The latest Open Doors report has revealed the number of US students studying abroad in 2015/2016 increased by 4% to 325,339, with the UK, Italy, Spain, France, and Germany coming in as top host countries.

"It is in our national interest to build and grow the international relationships and networks that are key to addressing global challenges and opportunities"

The report conducted by IIE highlights the country’s increasing focus on preparing its students for a multicultural global marketplace. Currently, 10% of US undergraduates study abroad before graduating.

Europe was found to be the top host region, attracting more than half of US students who studied abroad, followed by Latin America, the Caribbean and Asia.

Strong growth was noted in Australia, Czech Republic, Cuba, Denmark, Germany, Ireland, Japan, Mexico, the Netherlands, New Zealand, and South Africa.
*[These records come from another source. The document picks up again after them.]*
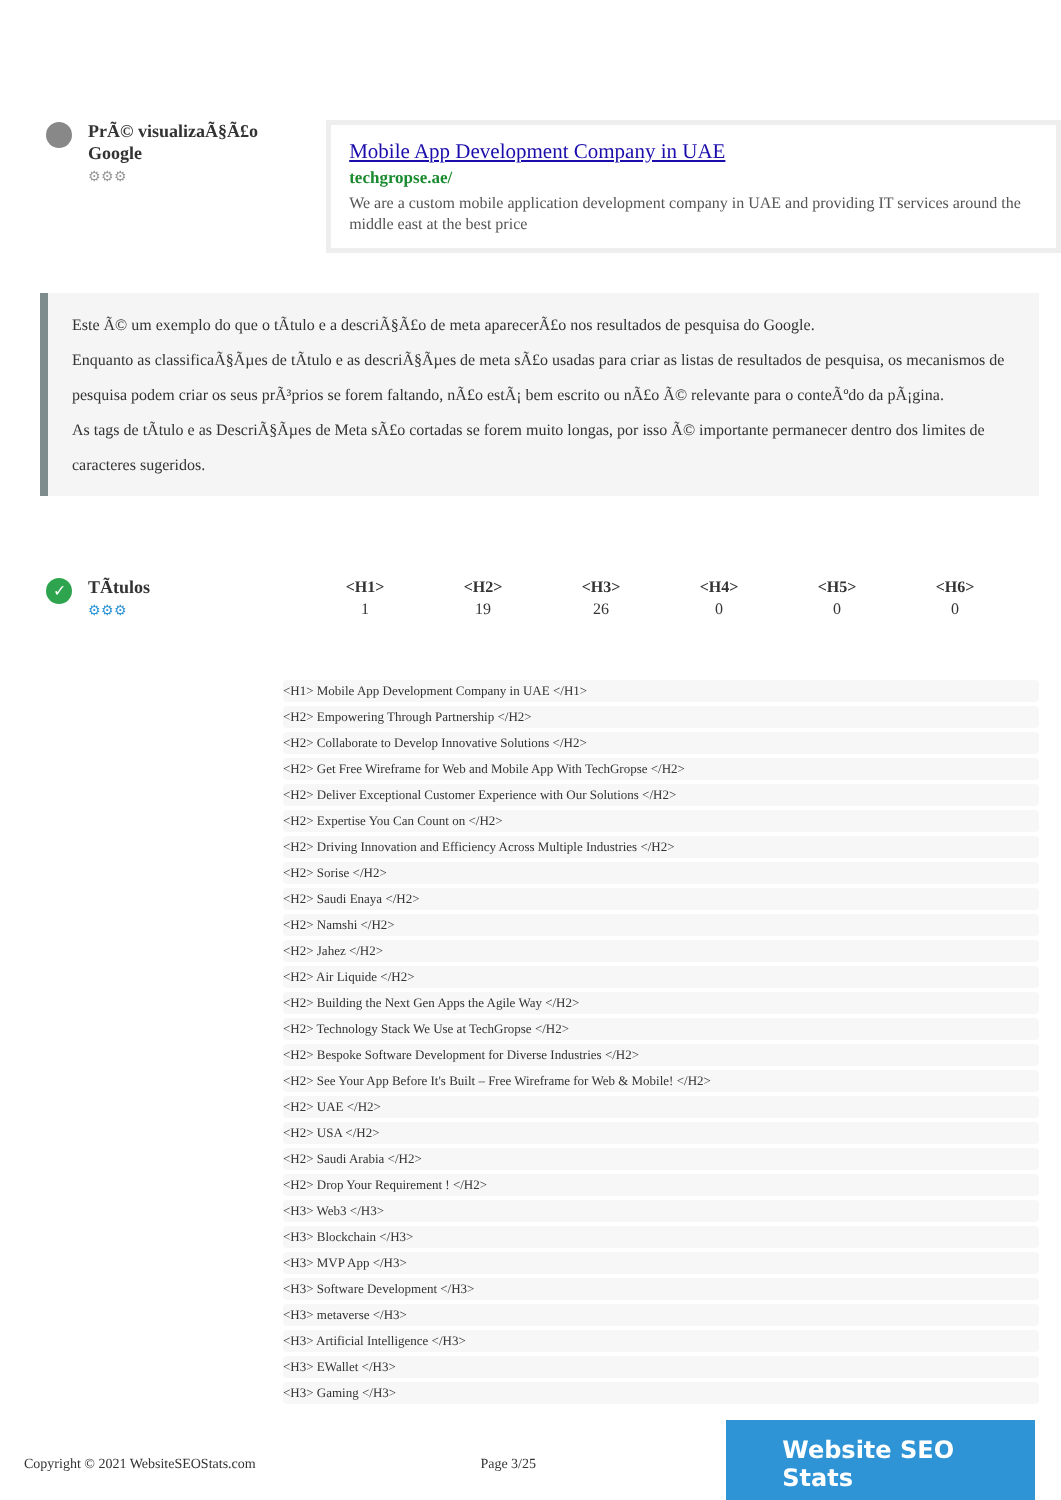PrÃ© visualizaÃ§Ã£o Google
⚙⚙⚙
Mobile App Development Company in UAE
techgropse.ae/
We are a custom mobile application development company in UAE and providing IT services around the middle east at the best price
Este Ã© um exemplo do que o tÃtulo e a descriÃ§Ã£o de meta aparecerÃ£o nos resultados de pesquisa do Google.
Enquanto as classificaÃ§Ãµes de tÃtulo e as descriÃ§Ãµes de meta sÃ£o usadas para criar as listas de resultados de pesquisa, os mecanismos de pesquisa podem criar os seus prÃ³prios se forem faltando, nÃ£o estÃ¡ bem escrito ou nÃ£o Ã© relevante para o conteÃºdo da pÃ¡gina.
As tags de tÃtulo e as DescriÃ§Ãµes de Meta sÃ£o cortadas se forem muito longas, por isso Ã© importante permanecer dentro dos limites de caracteres sugeridos.
✓
TÃtulos
⚙⚙⚙
| <H1> | <H2> | <H3> | <H4> | <H5> | <H6> |
| --- | --- | --- | --- | --- | --- |
| 1 | 19 | 26 | 0 | 0 | 0 |
<H1> Mobile App Development Company in UAE </H1>
<H2> Empowering Through Partnership </H2>
<H2> Collaborate to Develop Innovative Solutions </H2>
<H2> Get Free Wireframe for Web and Mobile App With TechGropse </H2>
<H2> Deliver Exceptional Customer Experience with Our Solutions </H2>
<H2> Expertise You Can Count on </H2>
<H2> Driving Innovation and Efficiency Across Multiple Industries </H2>
<H2> Sorise </H2>
<H2> Saudi Enaya </H2>
<H2> Namshi </H2>
<H2> Jahez </H2>
<H2> Air Liquide </H2>
<H2> Building the Next Gen Apps the Agile Way </H2>
<H2> Technology Stack We Use at TechGropse </H2>
<H2> Bespoke Software Development for Diverse Industries </H2>
<H2> See Your App Before It's Built – Free Wireframe for Web & Mobile! </H2>
<H2> UAE </H2>
<H2> USA </H2>
<H2> Saudi Arabia </H2>
<H2> Drop Your Requirement ! </H2>
<H3> Web3 </H3>
<H3> Blockchain </H3>
<H3> MVP App </H3>
<H3> Software Development </H3>
<H3> metaverse </H3>
<H3> Artificial Intelligence </H3>
<H3> EWallet </H3>
<H3> Gaming </H3>
Copyright © 2021 WebsiteSEOStats.com Page 3/25
Website SEO Stats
China dropped out of the top five host countries, as the number of US students studying there decreased by 9%.

US higher education is increasingly focused on preparing students to secure jobs after graduation in order to advance their careers, and research has shown that studying abroad helps students develop the skills needed to succeed in today’s interconnected world.
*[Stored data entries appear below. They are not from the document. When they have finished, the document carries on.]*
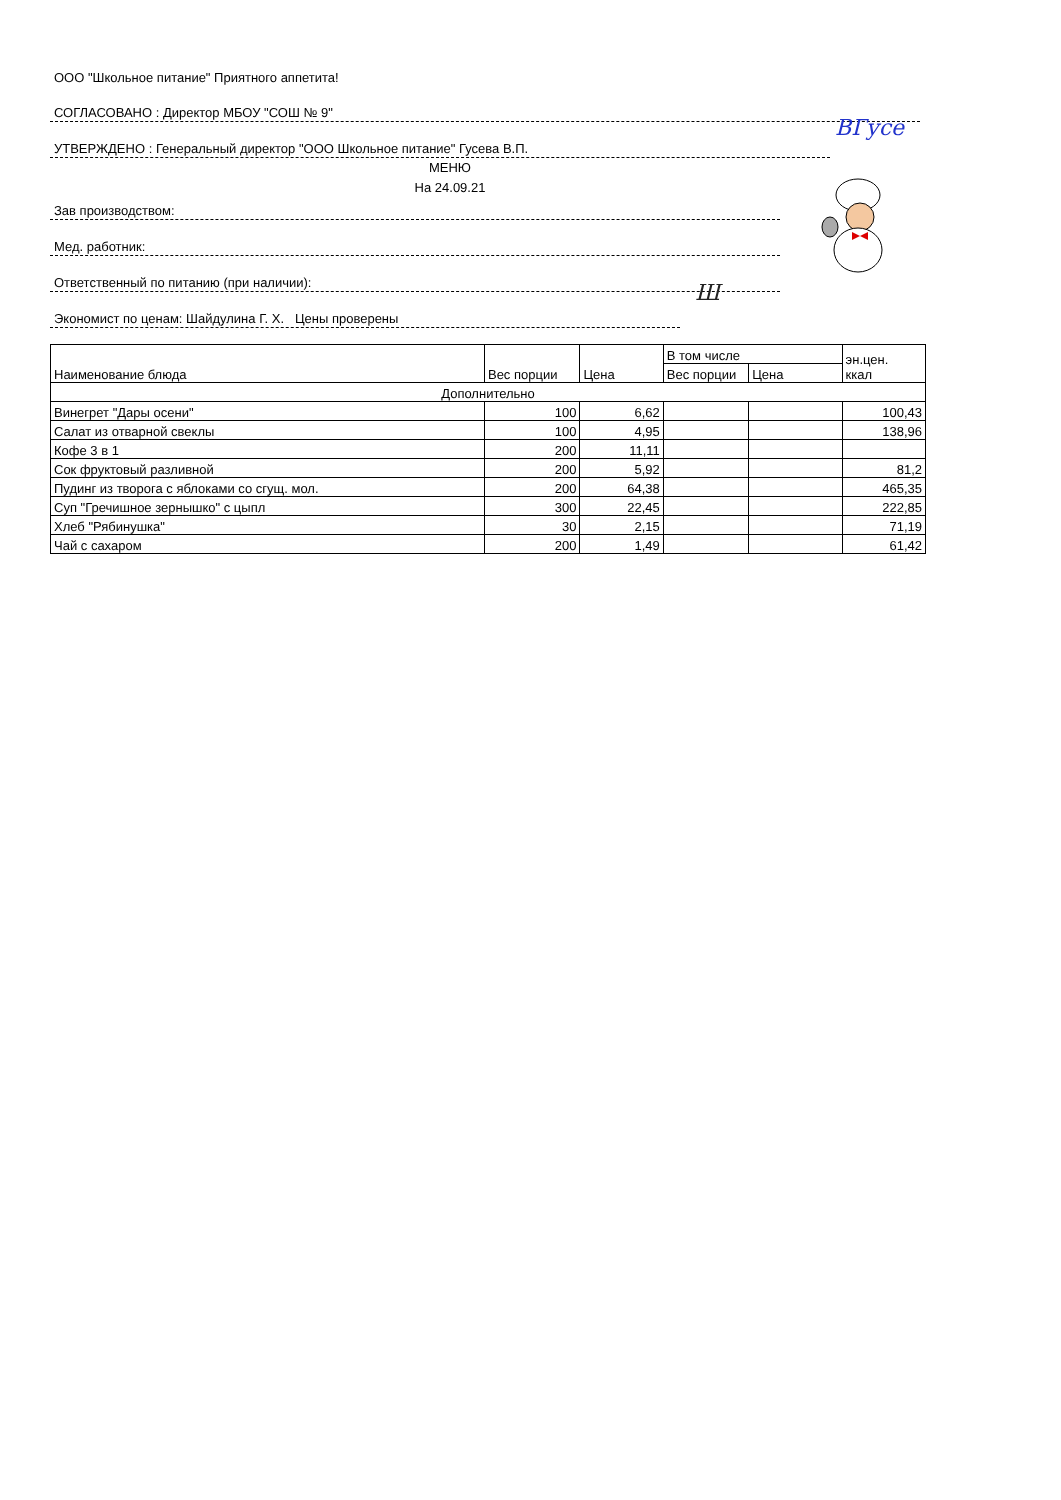ООО "Школьное питание" Приятного аппетита!
СОГЛАСОВАНО : Директор МБОУ "СОШ № 9"
УТВЕРЖДЕНО : Генеральный директор "ООО Школьное питание" Гусева В.П.
МЕНЮ
На 24.09.21
Зав производством:
Мед. работник:
Ответственный по питанию (при наличии):
Экономист по ценам: Шайдулина Г. Х. Цены проверены
ВГусе
Ш
| Наименование блюда | Вес порции | Цена | В том числе | | эн.цен. ккал |
| --- | --- | --- | --- | --- | --- |
| | | | Вес порции | Цена | |
| Дополнительно | | | | | |
| Винегрет "Дары осени" | 100 | 6,62 | | | 100,43 |
| Салат из отварной свеклы | 100 | 4,95 | | | 138,96 |
| Кофе 3 в 1 | 200 | 11,11 | | | |
| Сок фруктовый разливной | 200 | 5,92 | | | 81,2 |
| Пудинг из творога с яблоками со сгущ. мол. | 200 | 64,38 | | | 465,35 |
| Суп "Гречишное зернышко" с цыпл | 300 | 22,45 | | | 222,85 |
| Хлеб "Рябинушка" | 30 | 2,15 | | | 71,19 |
| Чай с сахаром | 200 | 1,49 | | | 61,42 |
In 2014, IIE launched its Generation Study Abroad initiative to mobilise resources and commitments with the goal of doubling the number of US students studying abroad by the end of the decade.

China dropped out of the top five host countries, as the number of US students studying there decreased by 9%.
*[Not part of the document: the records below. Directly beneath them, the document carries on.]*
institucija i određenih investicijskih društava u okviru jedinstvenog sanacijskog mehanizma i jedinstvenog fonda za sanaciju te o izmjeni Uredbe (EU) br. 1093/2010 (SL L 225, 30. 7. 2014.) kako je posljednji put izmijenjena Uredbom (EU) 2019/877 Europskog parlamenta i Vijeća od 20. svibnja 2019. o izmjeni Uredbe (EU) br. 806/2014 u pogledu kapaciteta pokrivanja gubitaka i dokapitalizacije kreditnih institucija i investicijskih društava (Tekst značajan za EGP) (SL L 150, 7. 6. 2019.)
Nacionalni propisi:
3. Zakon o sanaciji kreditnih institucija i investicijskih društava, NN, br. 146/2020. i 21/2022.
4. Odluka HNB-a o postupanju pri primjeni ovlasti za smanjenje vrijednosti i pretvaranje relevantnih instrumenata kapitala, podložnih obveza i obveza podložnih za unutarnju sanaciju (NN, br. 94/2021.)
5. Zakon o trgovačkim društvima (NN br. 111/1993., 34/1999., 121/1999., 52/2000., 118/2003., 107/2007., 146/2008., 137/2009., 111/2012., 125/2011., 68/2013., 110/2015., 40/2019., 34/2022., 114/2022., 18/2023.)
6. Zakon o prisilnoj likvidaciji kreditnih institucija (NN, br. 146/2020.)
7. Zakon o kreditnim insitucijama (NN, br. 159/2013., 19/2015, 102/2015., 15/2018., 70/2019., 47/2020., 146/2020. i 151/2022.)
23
Twenty-five per cent of all students who studied abroad were majoring in STEM fields followed by business, social sciences, foreign language and international studies, and fine and applied arts.

Study abroad by US students has more than tripled in the past two decades. However, the rate of growth has slowed following the financial crisis in 2008.

Deputy assistant secretary of state for policy in the bureau of educational and cultural affairs Alyson Grunder said there is a commitment to increasing opportunities to study abroad for US students.

“We need to develop the talent and skills necessary for 21st-century careers. It is in our national interest to build and grow the international relationships and networks that are key to addressing the global challenges and opportunities we face going forward,” she said.

“State Department exchange programs such as the Fulbright and Gilman Scholarship programs and our global network of EducationUSA advising centers in more than 170 countries are key to achieving these goals.”

The UK recently launched a similar mandate to IIE’s Generation Study Abroad initiative, with UUK International looking to double the present 6.6% figure for outbound mobilityamong UK students.

In a separate survey that IIE conducted, an average decrease of 7% in the number of new enrolled inbound international students in US institutions was predicted for the 2017/18 academic year.